----- Records shown -----

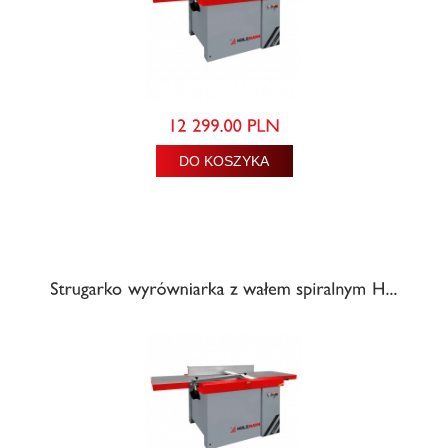
DO KOSZYKA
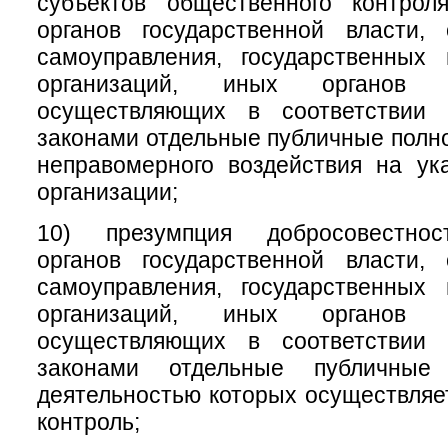
субъектов общественного контрол
органов государственной власти, 
самоуправления, государственных
организаций, иных органов 
осуществляющих в соответствии
законами отдельные публичные полно
неправомерного воздействия на ук
организации;
10) презумпция добросовестнос
органов государственной власти, 
самоуправления, государственных
организаций, иных органов 
осуществляющих в соответствии
законами отдельные публичные
деятельностью которых осуществля
контроль;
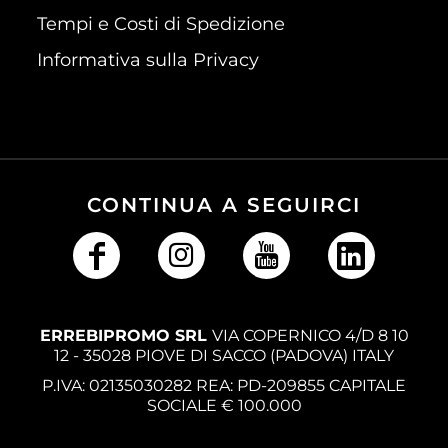
Tempi e Costi di Spedizione
Informativa sulla Privacy
CONTINUA A SEGUIRCI
ERREBIPROMO SRL
VIA COPERNICO 4/D 8 10
12 - 35028 PIOVE DI SACCO (PADOVA) ITALY
P.IVA: 02135030282 REA: PD-209855 CAPITALE
SOCIALE € 100.000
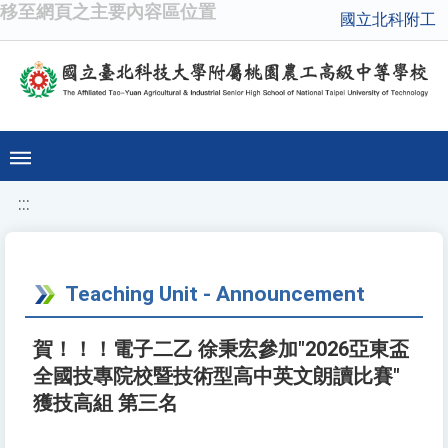
移至網頁之主要內容區位置
國立北科附工
:::
Teaching Unit - Announcement
賀！！！電子二乙 徐秉宏參加"2026亞東盃
全國技專院校暨技術型高中英文朗讀比賽"
獲技高組 第三名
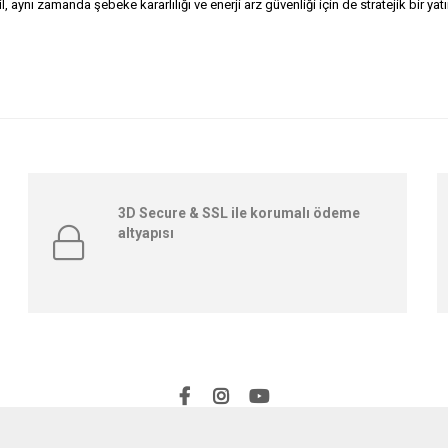
aynı zamanda şebeke kararlılığı ve enerji arz güvenliği için de stratejik bir yatı
3D Secure & SSL ile korumalı ödeme
altyapısı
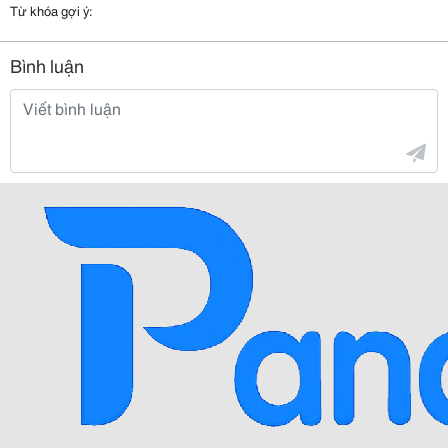
Từ khóa gợi ý:
Bình luận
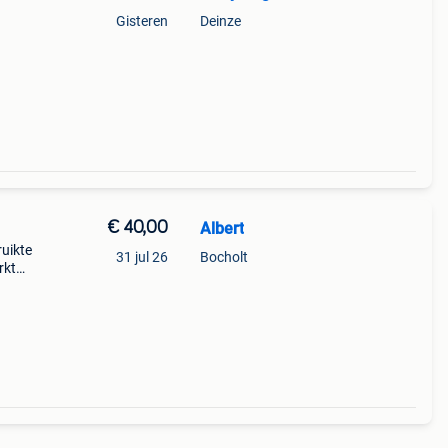
Gisteren
Deinze
€ 40,00
Albert
uikte
31 jul 26
Bocholt
rkt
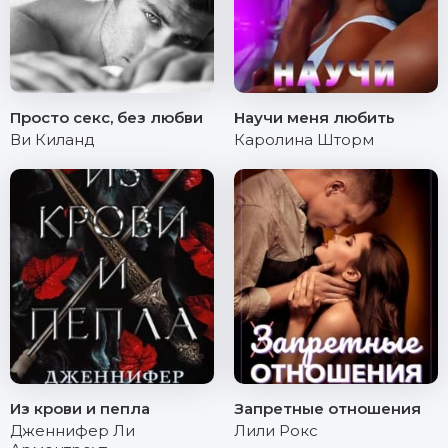
Просто секс, без любви
Научи меня любить
Ви Киланд
Каролина Шторм
Из крови и пепла
Запретные отношения
Дженнифер Ли
Лили Рокс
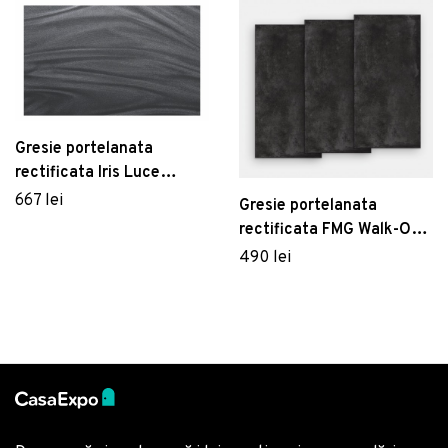
Gresie portelanata
rectificata Iris Luce
100x100cm 6mm grey
667 lei
Gresie portelanata
naturale
rectificata FMG Walk-On
Maxfine 150x100cm 6mm
490 lei
Dusk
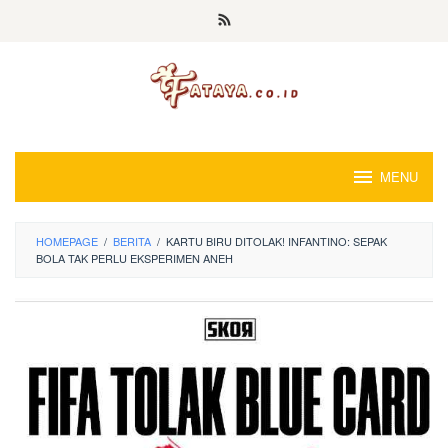
Loncat
ke
konten
MENU
HOMEPAGE
/
BERITA
/
KARTU BIRU DITOLAK! INFANTINO: SEPAK
BOLA TAK PERLU EKSPERIMEN ANEH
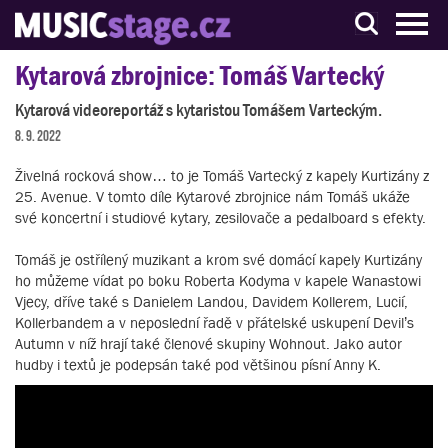
S muzikanty pro muzikanty
Kytarová zbrojnice: Tomáš Vartecký
Kytarová videoreportáž s kytaristou Tomášem Varteckým.
8. 9. 2022
Živelná rocková show… to je Tomáš Vartecký z kapely Kurtizány z
25. Avenue. V tomto díle Kytarové zbrojnice nám Tomáš ukáže
své koncertní i studiové kytary, zesilovače a pedalboard s efekty.
Tomáš je ostřílený muzikant a krom své domácí kapely Kurtizány
ho můžeme vídat po boku Roberta Kodyma v kapele Wanastowi
Vjecy, dříve také s Danielem Landou, Davidem Kollerem, Lucií,
Kollerbandem a v neposlední řadě v přátelské uskupení Devil’s
Autumn v níž hrají také členové skupiny Wohnout. Jako autor
hudby i textů je podepsán také pod většinou písní Anny K.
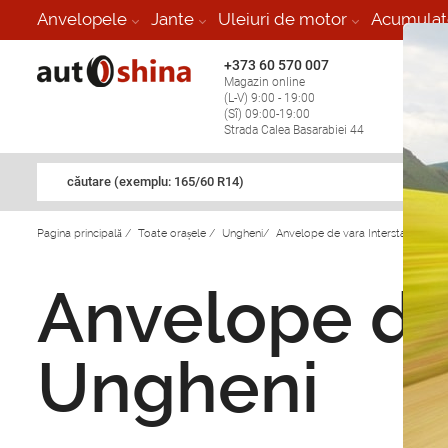
Anvelopele
Jante
Uleiuri de motor
Acumulat
+373 60 570 007
+373 
Magazin online
Vulcan
(L-V) 9:00 - 19:00
stop în
(Sî) 09:00-19:00
Strada Calea Basarabiei 44
căutare (exemplu: 165/60 R14)
Pagina principală
/
Toate orașele
/
Ungheni
/
Anvelope de vara Interstate in Un
Anvelope de 
Ungheni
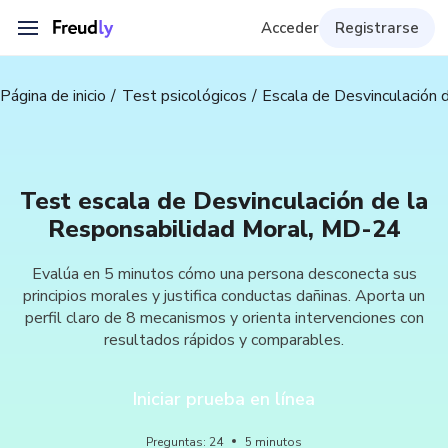
Acceder
Registrarse
Página de inicio
Test psicológicos
Escala de Desvinculación 
Test escala de Desvinculación de la
Responsabilidad Moral, MD-24
Evalúa en 5 minutos cómo una persona desconecta sus
principios morales y justifica conductas dañinas. Aporta un
perfil claro de 8 mecanismos y orienta intervenciones con
resultados rápidos y comparables.
Iniciar prueba en línea
Preguntas
:
24
5
minutos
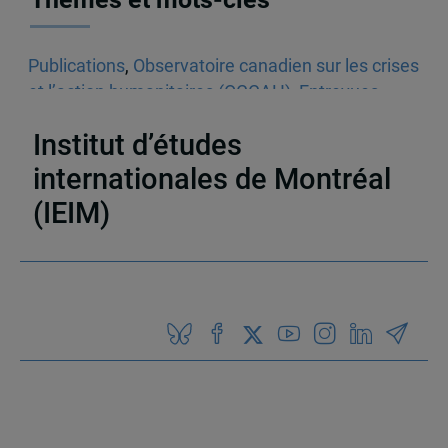
Publications
,
Observatoire canadien sur les crises
et l’action humanitaires (OCCAH)
,
Entrevues
dans les médias écrits
,
Venezuela
Institut d’études
internationales de Montréal
(IEIM)
Partenaires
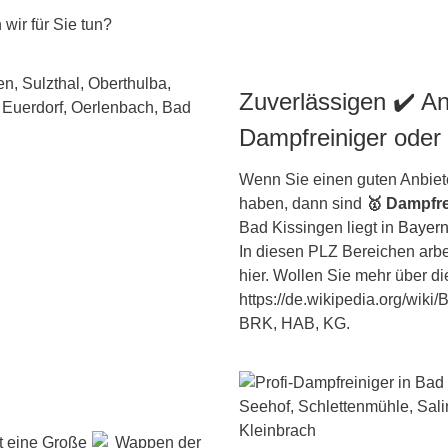
wir für Sie tun?
Zuverlässigen ✔️ An
Dampfreiniger oder
Wenn Sie einen guten Anbiete
haben, dann sind
🥇 Dampfre
Bad Kissingen liegt in
Bayer
In diesen PLZ Bereichen arbei
hier. Wollen Sie mehr über di
https://de.wikipedia.org/wik
BRK, HAB, KG.
st eine Große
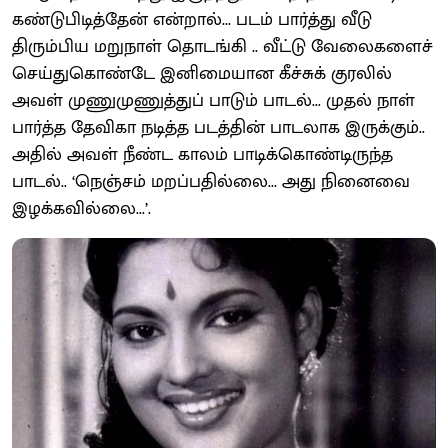
கண்டுபிடித்தேன் என்றால்... படம் பார்த்து வீடு
திரும்பிய மறுநாள் தொடங்கி .. வீட்டு வேலைகளைச்
செய்துகொண்டே இனிமையான கீச்சுக் குரலில்
அவள் முணுமுணுத்துப் பாடும் பாடல்... முதல் நாள்
பார்த்த தேவிகா நடித்த படத்தின் பாடலாக இருக்கும்..
அதில் அவள் நீண்ட காலம் பாடிக்கொண்டிருந்த
பாடல்.. ‘நெஞ்சம் மறப்பதில்லை... அது நினைவை
இழக்கவில்லை...’.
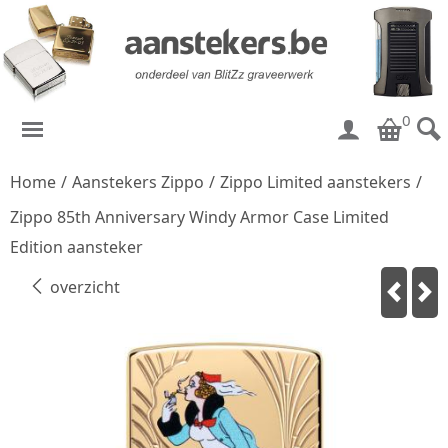
0
Home
/
Aanstekers Zippo
/
Zippo Limited aanstekers
/
Zippo 85th Anniversary Windy Armor Case Limited
Edition aansteker
overzicht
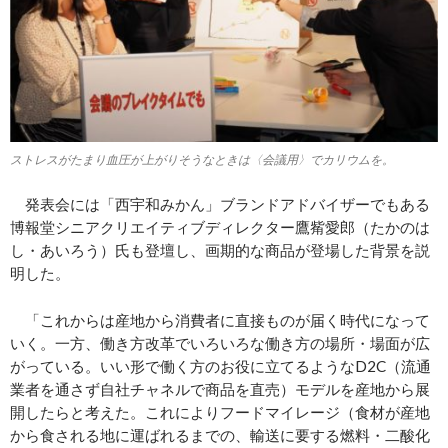
ストレスがたまり血圧が上がりそうなときは〈会議用〉でカリウムを。
発表会には
「西宇和みかん」ブランドアドバイザー
でもある
博報堂シニアクリエイティブディレクター鷹觜愛郎（たかのは
し・あいろう）氏
も登壇し、
画期的な商品
が登場した背景
を説
明した。
「
これからは産地から消費者に直接ものが届く時代になって
いく。一方、働き方改革でいろいろな働き方の場所・場面が広
がっている。いい形で働く方のお役に立てるようなD2C（流通
業者を通さず自社チャネルで商品を直売）モデルを産地から展
開したらと考えた。これによりフードマイレージ（食材が産地
から食される地
に
運ばれるまでの、
輸送
に要する
燃料
・
二酸化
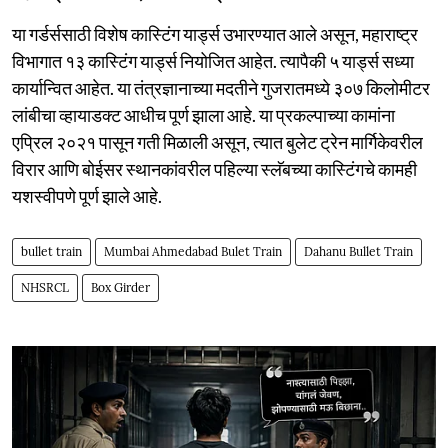
या गर्डर्ससाठी विशेष कास्टिंग यार्ड्स उभारण्यात आले असून, महाराष्ट्र
विभागात १३ कास्टिंग यार्ड्स नियोजित आहेत. त्यापैकी ५ यार्ड्स सध्या
कार्यान्वित आहेत. या तंत्रज्ञानाच्या मदतीने गुजरातमध्ये ३०७ किलोमीटर
लांबीचा व्हायाडक्ट आधीच पूर्ण झाला आहे. या प्रकल्पाच्या कामांना
एप्रिल २०२१ पासून गती मिळाली असून, त्यात बुलेट ट्रेन मार्गिकेवरील
विरार आणि बोईसर स्थानकांवरील पहिल्या स्लॅबच्या कास्टिंगचे कामही
यशस्वीपणे पूर्ण झाले आहे.
bullet train
Mumbai Ahmedabad Bulet Train
Dahanu Bullet Train
NHSRCL
Box Girder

-----

## [What you have to do]
Repeat the part of the records that opens with the line containing "S muzikanty pro muzikanty" and closes with the line containing "ho můžeme vídat", both lines included.

## [Solution to this problem]
S muzikanty pro muzikanty
Kytarová zbrojnice: Tomáš Vartecký
Kytarová videoreportáž s kytaristou Tomášem Varteckým.
8. 9. 2022
Živelná rocková show… to je Tomáš Vartecký z kapely Kurtizány z
25. Avenue. V tomto díle Kytarové zbrojnice nám Tomáš ukáže
své koncertní i studiové kytary, zesilovače a pedalboard s efekty.
Tomáš je ostřílený muzikant a krom své domácí kapely Kurtizány
ho můžeme vídat po boku Roberta Kodyma v kapele Wanastowi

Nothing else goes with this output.